(P140) Comparison of Split-Field IMRT With Whole-Field VMAT and IMRT for Locally Advanced Head and Neck Cancer

April 15, 2014
Volume 28, Issue 1S

Advances in intensity-modulated radiation therapy (IMRT) head and neck target delineation and treatment planning have led to improved sparing of organs at risk (OARs). In this study, we compare three IMRT techniques for the treatment of common cases of oropharyngeal squamous cell carcinoma.

Sean Quinlan-Davidson, MD, CM, Adam S. Garden, MD, G. Brandon Gunn, MD, Clifton D. Fuller, MD, PhD, David I. Rosenthal, MD, Jinzhong Yang, PhD, Xiaoqiang Li, PhD, Samuel Tung, MSc, William Morrison, MD, Jack Phan, MD, PhD; UT MD Anderson Cancer Center

Background: Advances in intensity-modulated radiation therapy (IMRT) head and neck target delineation and treatment planning have led to improved sparing of organs at risk (OARs).
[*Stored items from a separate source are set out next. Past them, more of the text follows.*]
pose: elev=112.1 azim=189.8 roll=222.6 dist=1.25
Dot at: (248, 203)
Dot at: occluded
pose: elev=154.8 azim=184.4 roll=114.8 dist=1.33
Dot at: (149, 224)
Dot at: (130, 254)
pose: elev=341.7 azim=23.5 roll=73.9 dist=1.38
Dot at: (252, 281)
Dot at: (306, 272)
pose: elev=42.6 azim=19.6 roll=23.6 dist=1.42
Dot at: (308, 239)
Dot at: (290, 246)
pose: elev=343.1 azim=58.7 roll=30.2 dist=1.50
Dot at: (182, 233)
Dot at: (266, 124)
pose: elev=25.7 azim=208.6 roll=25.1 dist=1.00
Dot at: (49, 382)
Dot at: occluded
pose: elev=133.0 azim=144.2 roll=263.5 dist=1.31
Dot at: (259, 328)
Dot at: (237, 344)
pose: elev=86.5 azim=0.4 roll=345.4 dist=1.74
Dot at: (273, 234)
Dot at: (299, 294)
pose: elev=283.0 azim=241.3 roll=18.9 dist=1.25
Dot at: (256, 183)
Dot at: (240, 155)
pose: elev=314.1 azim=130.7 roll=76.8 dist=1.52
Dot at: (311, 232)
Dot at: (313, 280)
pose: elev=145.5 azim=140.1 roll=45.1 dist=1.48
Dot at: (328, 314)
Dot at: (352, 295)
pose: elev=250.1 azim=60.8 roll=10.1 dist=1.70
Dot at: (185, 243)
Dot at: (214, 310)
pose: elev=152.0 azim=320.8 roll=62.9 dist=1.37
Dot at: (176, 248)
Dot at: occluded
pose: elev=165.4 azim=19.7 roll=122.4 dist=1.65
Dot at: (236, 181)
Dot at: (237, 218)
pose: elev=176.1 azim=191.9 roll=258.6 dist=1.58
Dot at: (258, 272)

The selection of an optimal IMRT technique is an ongoing debate. Split-field IMRT (HB-IMRT) and whole-field IMRT (WF-IMRT) represent two common techniques employed for the treatment of oropharyngeal cancers. The advent of volumetric modulated arc therapy (VMAT) offers the potential for fewer monitor units and shorter delivery time. It is unclear whether dose to normal critical structures, particularly organs involved in swallow function, are affected with VMAT compared with HB-IMRT and WF-IMRT. In this study, we compare three IMRT techniques for the treatment of common cases of oropharyngeal squamous cell carcinoma.

Methods: CT of 10 patients with locally advanced oropharynx cancer treated at MD Anderson Cancer Center using HB-IMRT were replanned with WF-IMRT and VMAT. They included five base of tongue and five tonsil squamous cell carcinoma patients. The treatment plans were reviewed by a panel of radiation oncologists, and planning was performed by physicists with head and neck expertise. For each case, the planning target volume (PTV) and critical OARs were compared among the three techniques. In addition, target delineation of the pharyngeal constrictors was included. OARs were delineated according to Radiation Therapy Oncology Group (RTOG) 1016 guidelines. The larynx volume was divided into two subvolumes (supra and infra), separated at the base of the superior horn of the thyroid. For patients treated with the HB-IMRT technique, the isocenter was placed 3 mm above the arytenoids. The paired t-test was used to assess for significant differences of means.

Results: For the 10 bilateral plans, the mean dose (Gy) to the larynx was 23.2 for VMAT (range: 18.9–26.4 Gy), 22.1 for WF-IMRT (range: 17.5–28.2 Gy), and 25.4 for HB-IMRT (range: 15.4–30.8 Gy). The mean supralarynx dose (Gy) was 40.7 (range: 27.7–63.7 Gy), 41.3 (range: 27.9–64.2 Gy), and 53.7 (range: 30.2–68.0 Gy) for whole VMAT, IMRT, and split-IMRT, respectively. The mean infralarynx dose (Gy) was 17.7 (range: 11.9–23.9 Gy) for VMAT, 16.0 (range: 9.7–22.4 Gy) for IMRT, and 15.9 (range: 7.6–25.8 Gy) for HB-IMRT. The upper pharyngeal constrictors received a mean dose (Gy) of 60.1 (range: 53.1–69.7 Gy), 60.1 (range: 54.5–69.2 Gy), and 62.2 (range: 55.6–70.0 Gy), for whole VMAT, IMRT, and HB-IMRT, respectively. The middle pharyngeal constrictors received a mean dose (Gy) of 46.4 (range: 20.3–70.1 Gy) for VMAT, 47.7 (range: 20.1–70.3 Gy) for IMRT, and 57.9 (range: 31.2–70.3 Gy) for HB-IMRT. The PTV receiving > 110% of the volume was 0% for all three techniques. In all comparisons, no statistical differences were observed.

Conclusions: These preliminary data suggest that similar sparing of critical swallow structures may be achieved with VMAT as compared with traditional IMRT techniques. Further analysis is ongoing, as well as recruitment of additional patients to validate these findings and assess whether there is significant compromise of tumor coverage, dose homogeneity, or nonlaryngeal critical structures.